Dikutip dari katadata.co.id, didapatkan emisi karbon dunia akibat pembakaran energi dan aktivitas industri dari tahun 2001 hingga 2021 menunjukkan grafik sebagai berikut.
sumber : katadata.co.id |
Dari grafik tersebut, tergambar jelas
bagaimana emisi gas CO2 meningkat dari tahun ke tahun. Meskipun demikian,
emisi gas tersebut sempat mengalami penurunan di tahun 2020 karena pembatasan
kegiatan masyarakat secara masif akibat pandemi COVID-19. Namun, di tahun 2021,
kembali terjadi kenaikan emisi gas CO2 sekitar 6% dari tahun
sebelumnya. Angka ini digadang-gadang menjadi yang tertinggi sepanjang sejarah,
yaitu 36,3 miliar ton emisi dihasilkan dari ketergantungan akan batu bara dan
gas alam untuk menggerakkan pertumbuhan ekonomi. Jika tidak ditanggapi dengan
serius, emisi gas karbon dioksida dapat mengganggu stabilitas dan kenyamanan
hidup manusia karena menyebabkan suhu udara meningkat dan pemanasan global
dapat terjadi untuk jangka waktu yang lama.
Lalu untuk mencegah hal
itu terjadi, apa yang harus kita lakukan?
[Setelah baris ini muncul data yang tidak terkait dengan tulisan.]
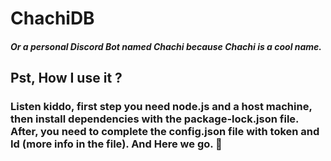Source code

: # ChachiDB
##### Or a personal Discord Bot named Chachi because Chachi is a cool name. 

## Pst, How I use it ?
### Listen kiddo, first step you need node.js and a host machine, then install dependencies with the package-lock.json file. After, you need to complete the config.json file with token and Id (more info in the file). And Here we go. 🍄
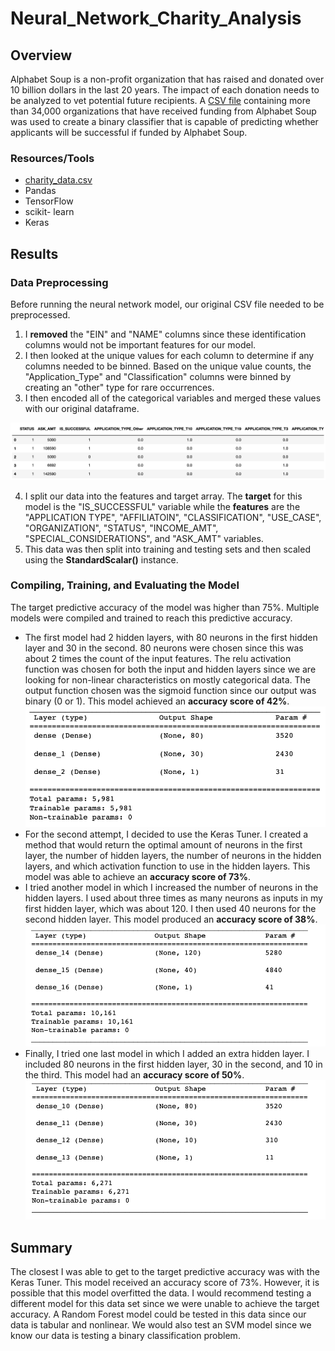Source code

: # Neural_Network_Charity_Analysis
## Overview
Alphabet Soup is a non-profit organization that has raised and donated over 10 billion dollars in the last 20 years. The impact of each donation needs to be analyzed to vet potential future recipients. A [CSV file](https://github.com/dsilvaggio/Neural_Network_Charity_Analysis/blob/main/Resources/charity_data.csv) containing more than 34,000 organizations that have received funding from Alphabet Soup was used to create a binary classifier that is capable of predicting whether applicants will be successful if funded by Alphabet Soup. 
### Resources/Tools
- [charity_data.csv](https://github.com/dsilvaggio/Neural_Network_Charity_Analysis/blob/main/Resources/charity_data.csv)
- Pandas
- TensorFlow
- scikit- learn
- Keras

## Results
### Data Preprocessing
Before running the neural network model, our original CSV file needed to be preprocessed. 
1) I **removed** the "EIN" and "NAME" columns since these identification columns would not be important features for our model. 
2) I then looked at the unique values for each column to determine if any columns needed to be binned. Based on the unique value counts, the "Application_Type" and "Classification" columns were binned by creating an "other" type for rare occurrences. 
3) I then encoded all of the categorical variables and merged these values with our original dataframe.

![This is an image](https://github.com/dsilvaggio/Neural_Network_Charity_Analysis/blob/main/Resources/Screen%20Shot%202022-07-05%20at%2011.25.01%20AM.png)

4) I split our data into the features and target array. The **target** for this model is the "IS_SUCCESSFUL" variable while the **features** are the "APPLICATION TYPE", "AFFILIATOIN", "CLASSIFICATION", "USE_CASE", "ORGANIZATION", "STATUS", "INCOME_AMT", "SPECIAL_CONSIDERATIONS", and "ASK_AMT" variables. 
6) This data was then split into training and testing sets and then scaled using the **StandardScalar()** instance.  

### Compiling, Training, and Evaluating the Model
The target predictive accuracy of the model was higher than 75%. Multiple models were compiled and trained to reach this predictive accuracy. 
- The first model had 2 hidden layers, with 80 neurons in the first hidden layer and 30 in the second. 80 neurons were chosen since this was about 2 times the count of the input features. The relu activation function was chosen for both the input and hidden layers since we are looking for non-linear characteristics on mostly categorical data. The output function chosen was the sigmoid function since our output was binary (0 or 1). This model achieved an **accuracy score of 42%**.
![This is an image](https://github.com/dsilvaggio/Neural_Network_Charity_Analysis/blob/main/Resources/Screen%20Shot%202022-07-05%20at%201.54.27%20PM.png)
- For the second attempt, I decided to use the Keras Tuner. I created a method that would return the optimal amount of neurons in the first layer, the number of hidden layers, the number of neurons in the hidden layers, and which activation function to use in the hidden layers. This model was able to achieve an **accuracy score of 73%**. 
- I tried another model in which I increased the number of neurons in the hidden layers. I used about three times as many neurons as inputs in my first hidden layer, which was about 120. I then used 40 neurons for the second hidden layer. This model produced an **accuracy score of 38%**. 
![This is an image](https://github.com/dsilvaggio/Neural_Network_Charity_Analysis/blob/main/Resources/Screen%20Shot%202022-07-05%20at%201.56.16%20PM.png)
- Finally, I tried one last model in which I added an extra hidden layer. I included 80 neurons in the first hidden layer, 30 in the second, and 10 in the third. This model had an **accuracy score of 50%**. 
![This is an image](https://github.com/dsilvaggio/Neural_Network_Charity_Analysis/blob/main/Resources/Screen%20Shot%202022-07-05%20at%201.58.15%20PM.png)
## Summary
The closest I was able to get to the target predictive accuracy was with the Keras Tuner. This model received an accuracy score of 73%. However, it is possible that this model overfitted the data. I would recommend testing a different model for this data set since we were unable to achieve the target accuracy. A Random Forest model could be tested in this data since our data is tabular and nonlinear. We would also test an SVM model since we know our data is testing a binary classification problem.   
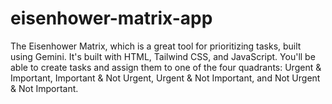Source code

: # eisenhower-matrix-app
The Eisenhower Matrix, which is a great tool for prioritizing tasks, built using Gemini. It's built with HTML, Tailwind CSS, and JavaScript. You'll be able to create tasks and assign them to one of the four quadrants: Urgent &amp; Important, Important &amp; Not Urgent, Urgent &amp; Not Important, and Not Urgent &amp; Not Important. 
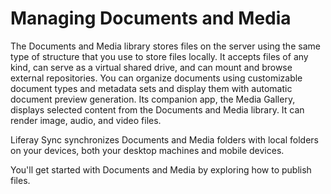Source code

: # Managing Documents and Media [](id=managing-documents-and-media)

The Documents and Media library stores files on the server using the same type 
of structure that you use to store files locally. It accepts files of any kind, 
can serve as a virtual shared drive, and can mount and browse external 
repositories. You can organize documents using customizable document types and 
metadata sets and display them with automatic document preview generation. Its 
companion app, the Media Gallery, displays selected content from the Documents 
and Media library. It can render image, audio, and video files. 

Liferay Sync synchronizes Documents and Media folders with local folders on your 
devices, both your desktop machines and mobile devices. 

You'll get started with Documents and Media by exploring how to publish files. 
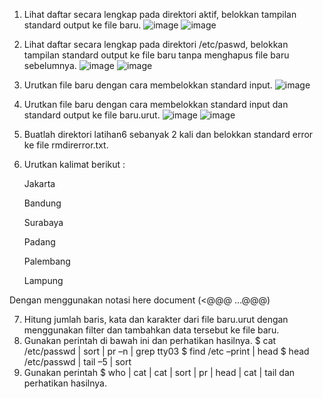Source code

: 1. Lihat daftar secara lengkap pada direktori aktif, belokkan tampilan standard output ke file 
baru.
![image](https://github.com/user-attachments/assets/073ce599-885e-4094-a760-b6f459eb1fee)
![image](https://github.com/user-attachments/assets/5ccef302-4e5c-4cde-a35a-c41e50c5e0dd)

2. Lihat daftar secara lengkap pada direktori /etc/paswd, belokkan tampilan standard output 
ke file baru tanpa menghapus file baru sebelumnya. 
![image](https://github.com/user-attachments/assets/a92f7672-ad34-4cf0-9a60-fae4d9ff76b0)
![image](https://github.com/user-attachments/assets/305705e5-ddc9-4fa8-b81c-fc3679772529)

3. Urutkan file baru dengan cara membelokkan standard input. 
![image](https://github.com/user-attachments/assets/5f00cb13-1ed0-40d4-ba66-10324704a5c9)

4. Urutkan file baru dengan cara membelokkan standard input dan standard output ke file 
baru.urut. 
![image](https://github.com/user-attachments/assets/ab9f2cb4-97ee-4043-bc2b-7e3956b8a1cc)
![image](https://github.com/user-attachments/assets/082dec6a-2d38-4062-b3f2-525fd3070cc8)

5. Buatlah direktori latihan6 sebanyak 2 kali dan belokkan standard error ke file 
rmdirerror.txt. 


6. Urutkan kalimat berikut :

   Jakarta

   Bandung

   Surabaya 

   Padang 

   Palembang 

   Lampung 

Dengan menggunakan notasi here document (<@@@ …@@@) 

7. Hitung jumlah baris, kata dan karakter dari file baru.urut dengan menggunakan filter dan 
tambahkan data tersebut ke file baru. 
8. Gunakan perintah di bawah ini dan perhatikan hasilnya.
$ cat /etc/passwd | sort | pr –n | grep tty03 
$ find /etc –print | head 
$ head /etc/passwd | tail –5 | sort 
9. Gunakan perintah $ who | cat | cat | sort | pr | head | cat | tail dan perhatikan hasilnya.
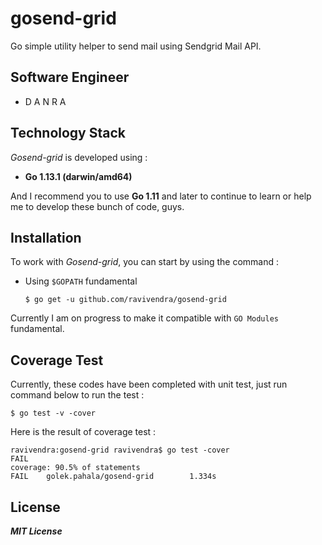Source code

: 
# gosend-grid
Go simple utility helper to send mail using Sendgrid Mail API.

## Software Engineer
* D A N R A

## Technology Stack
*Gosend-grid* is developed using :
* **Go 1.13.1 (darwin/amd64)**

And I recommend you to use **Go 1.11** and later to continue to learn or help me to develop these bunch of code, guys.

## Installation
To work with *Gosend-grid*, you can start by using the command :

 - Using `$GOPATH` fundamental

	 `$ go get -u github.com/ravivendra/gosend-grid`

Currently I am on progress to make it compatible with `GO Modules` fundamental.

## Coverage Test
Currently, these codes have been completed with unit test, just run command below to run the test :

	$ go test -v -cover

Here is the result of coverage test :

    ravivendra:gosend-grid ravivendra$ go test -cover
    FAIL 
    coverage: 90.5% of statements
    FAIL    golek.pahala/gosend-grid        1.334s

## License
***MIT License***
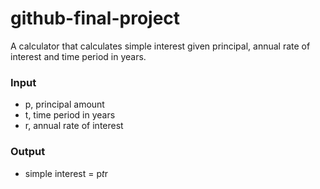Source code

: # github-final-project

A calculator that calculates simple interest given principal, annual rate of interest and time period in years.

### Input
   - p, principal amount
   - t, time period in years
   - r, annual rate of interest
### Output
   - simple interest = p*t*r
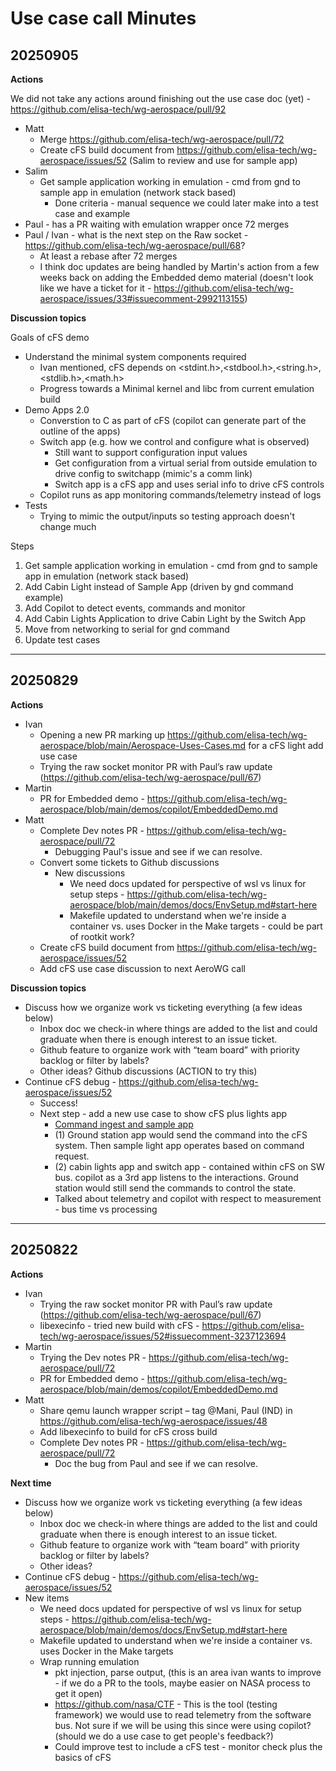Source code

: # Use case call Minutes


## 20250905

**Actions**

We did not take any actions around finishing out the use case doc (yet) - https://github.com/elisa-tech/wg-aerospace/pull/92

- Matt
  - Merge https://github.com/elisa-tech/wg-aerospace/pull/72
  - Create cFS build document from https://github.com/elisa-tech/wg-aerospace/issues/52  (Salim to review and use for sample app)
- Salim
  - Get sample application working in emulation  - cmd from gnd to sample app in emulation (network stack based)
    - Done criteria - manual sequence we could later make into a test case and example
- Paul - has a PR waiting with emulation wrapper once 72 merges
- Paul / Ivan - what is the next step on the Raw socket - https://github.com/elisa-tech/wg-aerospace/pull/68?
  - At least a rebase after 72 merges
  - I think doc updates are being handled by Martin's action from a few weeks back on adding the Embedded demo material (doesn't look like we have a ticket for it - https://github.com/elisa-tech/wg-aerospace/issues/33#issuecomment-2992113155)

**Discussion topics**

Goals of cFS demo
- Understand the minimal system components required
  - Ivan mentioned, cFS depends on <stdint.h>,<stdbool.h>,<string.h>,<stdlib.h>,<math.h>
  - Progress towards a Minimal kernel and libc from current emulation build
- Demo Apps 2.0
  - Converstion to C as part of cFS (copilot can generate part of the outline of the apps)
  - Switch app (e.g. how we control and configure what is observed)
    - Still want to support configuration input values
    - Get configuration from a virtual serial from outside emulation to drive config to switchapp (mimic's a comm link)
    - Switch app is a cFS app and uses serial info to drive cFS controls
  - Copilot runs as app monitoring commands/telemetry instead of logs
- Tests
  - Trying to mimic the output/inputs so testing approach doesn't change much

Steps
1) Get sample application working in emulation  - cmd from gnd to sample app in emulation (network stack based)
2) Add Cabin Light instead of Sample App (driven by gnd command example)
3) Add Copilot to detect events, commands and monitor
4) Add Cabin Lights Application to drive Cabin Light by the Switch App
5) Move from networking to serial for gnd command
6) Update test cases


---

## 20250829

**Actions**

- Ivan
  - Opening a new PR marking up https://github.com/elisa-tech/wg-aerospace/blob/main/Aerospace-Uses-Cases.md for a cFS light add use case
  -	Trying the raw socket monitor PR with Paul’s raw update (https://github.com/elisa-tech/wg-aerospace/pull/67)
- Martin
  -	PR for Embedded demo - https://github.com/elisa-tech/wg-aerospace/blob/main/demos/copilot/EmbeddedDemo.md
- Matt
  -	Complete Dev notes PR - https://github.com/elisa-tech/wg-aerospace/pull/72
    - Debugging Paul's issue and see if we can resolve.
  - Convert some tickets to Github discussions
    - New discussions
      - We need docs updated for perspective of wsl vs linux for setup steps - https://github.com/elisa-tech/wg-aerospace/blob/main/demos/docs/EnvSetup.md#start-here
      - Makefile updated to understand when we're inside a container vs. uses Docker in the Make targets - could be part of rootkit work?
  - Create cFS build document from https://github.com/elisa-tech/wg-aerospace/issues/52
  - Add cFS use case discussion to next AeroWG call

**Discussion topics**

- Discuss how we organize work vs ticketing everything (a few ideas below)
  - Inbox doc we check-in where things are added to the list and could graduate when there is enough interest to an issue ticket.
  - Github feature to organize work with “team board” with priority backlog or filter by labels?
  - Other ideas? Github discussions (ACTION to try this)
- Continue cFS debug - https://github.com/elisa-tech/wg-aerospace/issues/52
  - Success!
  - Next step - add a new use case to show cFS plus lights app
    - [Command ingest and sample app](https://github.com/nasa/cFS/tree/main/apps)
    - (1) Ground station app would send the command into the cFS system.  Then sample light app operates based on command request.
    - (2) cabin lights app and switch app - contained within cFS on SW bus.  copilot as a 3rd app listens to the interactions.  Ground station would still send the commands to control the state.
    - Talked about telemetry and copilot with respect to measurement - bus time vs processing

---

## 20250822

**Actions**
- Ivan
  -	Trying the raw socket monitor PR with Paul’s raw update (https://github.com/elisa-tech/wg-aerospace/pull/67)
  -	libexecinfo - tried new build with cFS - https://github.com/elisa-tech/wg-aerospace/issues/52#issuecomment-3237123694
- Martin
  -	Trying the Dev notes PR - https://github.com/elisa-tech/wg-aerospace/pull/72
  -	PR for Embedded demo - https://github.com/elisa-tech/wg-aerospace/blob/main/demos/copilot/EmbeddedDemo.md
- Matt
  - Share qemu launch wrapper script – tag @Mani, Paul (IND) in https://github.com/elisa-tech/wg-aerospace/issues/48
  -	Add libexecinfo to build for cFS cross build
  -	Complete Dev notes PR - https://github.com/elisa-tech/wg-aerospace/pull/72
    -	Doc the bug from Paul and see if we can resolve.

**Next time**
- Discuss how we organize work vs ticketing everything (a few ideas below)
  - Inbox doc we check-in where things are added to the list and could graduate when there is enough interest to an issue ticket.
  - Github feature to organize work with “team board” with priority backlog or filter by labels?
  - Other ideas?
- Continue cFS debug - https://github.com/elisa-tech/wg-aerospace/issues/52
- New items
  - We need docs updated for perspective of wsl vs linux for setup steps - https://github.com/elisa-tech/wg-aerospace/blob/main/demos/docs/EnvSetup.md#start-here
  - Makefile updated to understand when we're inside a container vs. uses Docker in the Make targets
  - Wrap running emulation
    - pkt injection, parse output, (this is an area ivan wants to improve - if we do a PR to the tools, maybe easier on NASA process to get it open)
    - https://github.com/nasa/CTF - This is the tool (testing framework) we would use to read telemetry from the software bus. Not sure if we will be using this since were using copilot? (should we do a use case to get people's feedback?)
    - Could improve test to include a cFS test - monitor check plus the basics of cFS

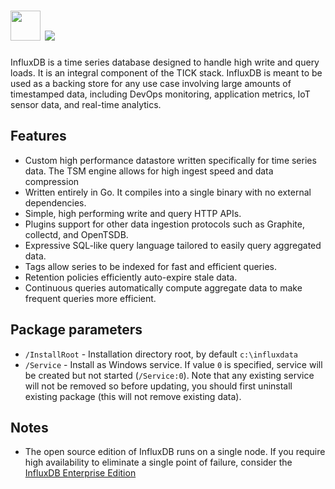 # <img src="https://cdn.jsdelivr.net/gh/majkinetor/chocolatey/influxdb1/icon.png" width="48" height="48"/> [![](https://img.shields.io/chocolatey/v/influxdb1.svg?color=red&label=influxdb1)](https://chocolatey.org/packages/influxdb1)

InfluxDB is a time series database designed to handle high write and query loads. It is an integral component of the TICK stack. InfluxDB is meant to be used as a backing store for any use case involving large amounts of timestamped data, including DevOps monitoring, application metrics, IoT sensor data, and real-time analytics.

## Features

- Custom high performance datastore written specifically for time series data. The TSM engine allows for high ingest speed and data compression
- Written entirely in Go. It compiles into a single binary with no external dependencies.
- Simple, high performing write and query HTTP APIs.
- Plugins support for other data ingestion protocols such as Graphite, collectd, and OpenTSDB.
- Expressive SQL-like query language tailored to easily query aggregated data.
- Tags allow series to be indexed for fast and efficient queries.
- Retention policies efficiently auto-expire stale data.
- Continuous queries automatically compute aggregate data to make frequent queries more efficient.

## Package parameters

- `/InstallRoot` - Installation directory root, by default `c:\influxdata`
- `/Service` - Install as Windows service. If value `0` is specified, service will be created but not started (`/Service:0`). Note that any existing service will not be removed so before updating, you should first uninstall existing package (this will not remove existing data). 

## Notes

- The open source edition of InfluxDB runs on a single node. If you require high availability to eliminate a single point of failure, consider the [InfluxDB Enterprise Edition](https://www.influxdata.com/products/influxdb-enterprise)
Menanam pohon atau tumbuhan di rumah,
menghemat penggunaan listrik dan air, serta mengurangi penggunaan kendaraan
bermotor sudah cukup membantu penurunan emisi gas karbon dioksida. Dukungan dan
penguatan terhadap investasi pengembangan dan pengaplikasian EBT (Energi Baru
Terbarukan) juga penting untuk menekan laju emisi dan mengejar target nol emisi
pada 2050. Partisipasi aktif masyarakat dalam menyikapi perubahan iklim yang
tercantum dalam agenda SDGs ke-13 tentang Climate action perlu dijadikan
prioritas sebagai bentuk kepedulian terhadap bumi yang kita tempati.
Jadi, mari bersama-sama
menjaga bumi kita agar tetap lestari!